A ideia do sistema como um instrumento do pensamento dogmático do direito – A essa segunda característica se liga o procedimento construtivo e o dogma da subsunção. Pelo procedimento construtivo, as regras jurídicas são referidas a um princípio ou a um pequeno número de princípios e daí deduzidas. Pelo dogma da subsunção, o raciocínio jurídico se caracteriza pelo estabelecimento tanto de uma premissa maior (que conteria a diretiva legal genérica) quanto da premissa menor (que expressaria o caso concreto), sendo a conclusão a manifestação do juízo concreto ou decisão. Esses dois procedimentos marcam o desenvolvimento da dogmática no século XIX.
No século XIX, a atividade dogmática não se vincula mais a nenhum direito sagrado, nem mesmo a um conteúdo ético teologicamente fundado, mas a formas abstratas. Normas, conceitos e regras passam a ser o material da ciência dogmática, que se transforma na elaboração de um material abstrato. Porém, paga-se um preço por isso: o risco de um distanciamento progressivo da realidade, pois a ciência dogmática, sendo abstração de abstração, vai se preocupar cada vez mais com a função de suas classificações, com a natureza jurídica dos seus conceitos. 
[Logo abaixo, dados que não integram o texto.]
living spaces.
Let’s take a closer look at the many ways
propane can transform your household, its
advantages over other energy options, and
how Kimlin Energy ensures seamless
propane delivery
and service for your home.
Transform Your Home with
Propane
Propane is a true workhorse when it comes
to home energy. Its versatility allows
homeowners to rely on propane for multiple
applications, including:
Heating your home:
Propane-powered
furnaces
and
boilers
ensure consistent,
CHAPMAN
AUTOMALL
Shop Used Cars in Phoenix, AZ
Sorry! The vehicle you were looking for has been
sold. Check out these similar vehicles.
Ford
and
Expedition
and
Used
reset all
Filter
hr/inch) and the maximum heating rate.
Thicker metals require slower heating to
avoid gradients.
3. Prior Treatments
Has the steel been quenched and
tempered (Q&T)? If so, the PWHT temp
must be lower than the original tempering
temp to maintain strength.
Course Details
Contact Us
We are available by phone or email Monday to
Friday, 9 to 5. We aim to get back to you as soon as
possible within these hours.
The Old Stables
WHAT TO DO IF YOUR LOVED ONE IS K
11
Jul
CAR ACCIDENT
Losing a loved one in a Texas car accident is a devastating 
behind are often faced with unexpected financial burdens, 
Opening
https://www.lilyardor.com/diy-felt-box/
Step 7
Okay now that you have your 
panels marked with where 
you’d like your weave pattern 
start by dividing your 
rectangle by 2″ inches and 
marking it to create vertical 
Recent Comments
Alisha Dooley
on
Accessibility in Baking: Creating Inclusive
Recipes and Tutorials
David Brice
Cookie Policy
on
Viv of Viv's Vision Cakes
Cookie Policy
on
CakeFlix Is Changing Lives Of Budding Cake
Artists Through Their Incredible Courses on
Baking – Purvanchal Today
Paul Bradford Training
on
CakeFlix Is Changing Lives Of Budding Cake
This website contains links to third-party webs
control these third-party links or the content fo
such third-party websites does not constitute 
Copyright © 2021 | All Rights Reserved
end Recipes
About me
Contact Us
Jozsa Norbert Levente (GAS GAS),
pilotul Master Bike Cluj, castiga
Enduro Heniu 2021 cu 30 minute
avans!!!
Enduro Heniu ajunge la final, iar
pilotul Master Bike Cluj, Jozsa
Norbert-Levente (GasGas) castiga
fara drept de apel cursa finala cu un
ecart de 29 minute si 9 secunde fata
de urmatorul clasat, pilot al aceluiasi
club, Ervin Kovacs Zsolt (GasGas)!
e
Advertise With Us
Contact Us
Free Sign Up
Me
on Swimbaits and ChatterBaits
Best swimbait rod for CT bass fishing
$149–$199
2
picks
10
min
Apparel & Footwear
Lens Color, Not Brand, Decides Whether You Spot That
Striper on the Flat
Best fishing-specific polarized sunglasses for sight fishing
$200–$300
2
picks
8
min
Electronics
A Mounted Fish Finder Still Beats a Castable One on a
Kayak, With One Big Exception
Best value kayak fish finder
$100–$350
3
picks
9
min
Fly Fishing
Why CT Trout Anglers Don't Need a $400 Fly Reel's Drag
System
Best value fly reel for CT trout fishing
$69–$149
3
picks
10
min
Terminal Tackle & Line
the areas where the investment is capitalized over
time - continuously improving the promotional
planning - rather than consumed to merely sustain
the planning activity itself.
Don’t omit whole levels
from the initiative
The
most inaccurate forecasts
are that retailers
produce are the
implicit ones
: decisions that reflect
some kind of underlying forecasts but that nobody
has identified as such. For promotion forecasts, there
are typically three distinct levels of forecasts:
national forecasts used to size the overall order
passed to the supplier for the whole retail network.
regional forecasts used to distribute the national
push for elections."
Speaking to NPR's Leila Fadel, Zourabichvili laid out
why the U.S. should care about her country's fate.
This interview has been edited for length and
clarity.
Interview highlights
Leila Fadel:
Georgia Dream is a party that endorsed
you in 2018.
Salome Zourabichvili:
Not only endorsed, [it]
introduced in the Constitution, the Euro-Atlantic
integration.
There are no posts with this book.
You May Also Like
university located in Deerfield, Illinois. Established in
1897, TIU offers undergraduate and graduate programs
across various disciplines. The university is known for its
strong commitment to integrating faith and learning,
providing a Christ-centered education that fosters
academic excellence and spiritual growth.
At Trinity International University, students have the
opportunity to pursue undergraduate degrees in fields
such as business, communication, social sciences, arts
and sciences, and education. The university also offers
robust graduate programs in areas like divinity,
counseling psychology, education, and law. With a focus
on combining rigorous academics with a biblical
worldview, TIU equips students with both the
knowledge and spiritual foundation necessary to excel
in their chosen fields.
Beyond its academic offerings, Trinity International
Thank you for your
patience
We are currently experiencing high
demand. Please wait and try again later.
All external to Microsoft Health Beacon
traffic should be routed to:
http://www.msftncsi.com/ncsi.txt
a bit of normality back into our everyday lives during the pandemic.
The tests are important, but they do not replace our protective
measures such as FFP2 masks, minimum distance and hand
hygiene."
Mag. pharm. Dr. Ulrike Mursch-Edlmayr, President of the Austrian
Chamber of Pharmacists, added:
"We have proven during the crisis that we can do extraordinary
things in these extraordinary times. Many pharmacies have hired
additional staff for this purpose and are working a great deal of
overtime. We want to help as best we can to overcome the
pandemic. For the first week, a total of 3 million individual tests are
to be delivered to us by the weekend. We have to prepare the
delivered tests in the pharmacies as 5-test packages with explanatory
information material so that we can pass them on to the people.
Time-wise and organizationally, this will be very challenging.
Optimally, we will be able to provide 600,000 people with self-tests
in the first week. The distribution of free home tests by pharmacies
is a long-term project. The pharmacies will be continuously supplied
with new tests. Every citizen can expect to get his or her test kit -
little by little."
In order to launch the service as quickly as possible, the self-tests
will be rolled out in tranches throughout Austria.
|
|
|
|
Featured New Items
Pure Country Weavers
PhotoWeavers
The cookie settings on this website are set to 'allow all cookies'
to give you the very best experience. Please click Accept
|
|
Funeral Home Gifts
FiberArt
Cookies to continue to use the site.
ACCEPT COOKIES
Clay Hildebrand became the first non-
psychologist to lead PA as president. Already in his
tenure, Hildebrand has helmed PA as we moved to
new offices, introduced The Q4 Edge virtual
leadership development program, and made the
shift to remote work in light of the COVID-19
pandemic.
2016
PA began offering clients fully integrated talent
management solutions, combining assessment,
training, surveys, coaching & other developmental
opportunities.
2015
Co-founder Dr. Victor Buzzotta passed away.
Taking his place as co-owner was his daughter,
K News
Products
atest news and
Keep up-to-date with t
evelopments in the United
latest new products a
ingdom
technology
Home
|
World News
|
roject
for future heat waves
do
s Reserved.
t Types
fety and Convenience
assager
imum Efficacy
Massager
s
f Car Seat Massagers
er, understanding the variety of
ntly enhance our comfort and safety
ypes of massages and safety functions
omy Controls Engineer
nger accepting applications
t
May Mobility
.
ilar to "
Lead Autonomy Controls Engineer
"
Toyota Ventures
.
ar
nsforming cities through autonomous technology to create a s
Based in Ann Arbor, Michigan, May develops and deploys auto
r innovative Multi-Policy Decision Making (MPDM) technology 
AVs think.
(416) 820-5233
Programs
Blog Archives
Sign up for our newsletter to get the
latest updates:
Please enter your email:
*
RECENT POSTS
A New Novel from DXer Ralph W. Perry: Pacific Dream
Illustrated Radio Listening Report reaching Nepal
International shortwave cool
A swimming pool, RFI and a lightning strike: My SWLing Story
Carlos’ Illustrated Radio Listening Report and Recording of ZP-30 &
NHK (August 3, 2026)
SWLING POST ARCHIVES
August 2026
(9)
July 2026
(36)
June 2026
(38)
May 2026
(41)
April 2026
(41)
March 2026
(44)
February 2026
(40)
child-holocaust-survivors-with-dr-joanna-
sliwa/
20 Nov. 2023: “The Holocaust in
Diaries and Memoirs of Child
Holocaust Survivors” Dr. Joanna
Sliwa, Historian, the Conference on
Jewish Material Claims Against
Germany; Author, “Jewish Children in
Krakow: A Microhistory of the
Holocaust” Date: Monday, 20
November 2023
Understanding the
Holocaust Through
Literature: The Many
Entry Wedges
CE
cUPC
Atualidade – O direito como instrumento decisório
A primeira metade do século XX acentua as preocupações metodológicas já presentes no século anterior. O início do século é dominado por correntes que insistem numa concepção renovada do saber jurídico, ligando-o à realidade empírica. Como herança dos métodos dedutivos do jusnaturalismo, permeados pelo positivismo formalista do século XIX, podemos lembrar algumas teorias jurídicas, sobretudo do direito privado, onde o jurista aparece como o teórico do direito que procura uma ordenação dos fenômenos a partir de conceitos gerais. Neste momento, é possível notar a preocupação de construir conceitos (direito subjetivo, direito de propriedade, direito das coisas etc). A característica desse tipo de teorização é a preocupação com a completude, manifestada na atribuição aos conceitos de uma subdivisão, criando assim subconceitos de uma forma sistemática, o que permite a criação de conceitos mais amplos e menos amplos. Assim, a ciência dogmática do direito se constrói num esquematismo binário, que reduz os conceitos jurídicos a duas possibilidades: ou se trata disso ou se trata daquilo. Ou se trata de direito público ou de direito privado, ou de um direito real ou de um direito pessoal, e por aí vai. A ciência dogmática do direito encara o direito como regras dadas, sendo conservadora. Ela encara o direito como um conjunto compacto de normas, instituições e decisões que lhe compete interpretar e direcionar, tendo em vista a solução dos conflitos sociais. Assim, o jurista contemporâneo preocupa-se com o direito que ele postula: preciso em suas determinações, orientado para uma ordem finalista e que protege a todos indistintamente.